Reputation: 3184
I have 3 tables with books, authors and genres
I want to get output result as: book, author and genres, but when I do this query, I have duplicate fields, if books have 5 genres in example first row of query result) author row duplicates 5 too or reverse.
Example on SQL Fiddle here:
http://sqlfiddle.com/#!2/a15d8/1
I need to in first row:
book | one author | five genres ... etc.
Upvotes: 0
Views: 58
Reputation: 951
To get what you want, add DISTINCT to line 4, and you won't have any duplicates. However, you may still return more than one author (unique), but that's what your query should return the way it is.
like:
group_concat(DISTINCT concat_ws (' ',`a`.`last_name`,`a`.`first_name`,`a`.`middle_name`)) as author,
Upvotes: 1
Reputation: 1319
You should reconsider your schema. Just some thoughts to share: (I know this does not answer your question but trust me: using a good schema from the beginning can save you a lot of work later)
In your books table use the author.id
as foreign key.

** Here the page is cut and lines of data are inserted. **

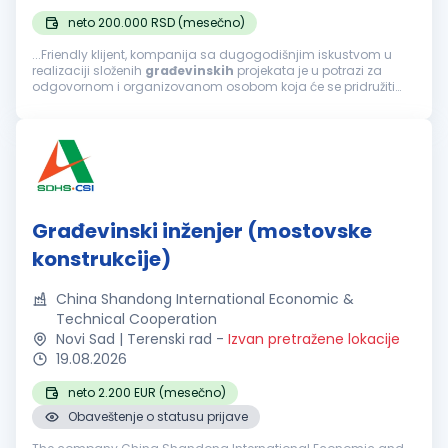
neto 200.000 RSD (mesečno)
...Friendly klijent, kompanija sa dugogodišnjim iskustvom u
realizaciji složenih
građevinskih
projekata je u potrazi za
odgovornom i organizovanom osobom koja će se pridružiti
timu na poziciji šefa tehničke pripreme ponude. Fokusirani...
Građevinski inženjer (mostovske
konstrukcije)
China Shandong International Economic &
Technical Cooperation
Novi Sad | Terenski rad
-
Izvan pretražene lokacije
19.08.2026
neto 2.200 EUR (mesečno)
Obaveštenje o statusu prijave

Otherwise you will have trouble as soon as you get duplicate names (which is possible). Joining those tables will also become ways easier.
You will most likely have a certain set of genres and will assign them to your books. This is a n:m-relationship. Meaning one book can have multiple genres and one genre can be assigned to multiple books. You will need a relationship table to do this. The Relationship table will then contain the ID of a book and the ID of a genre and link them.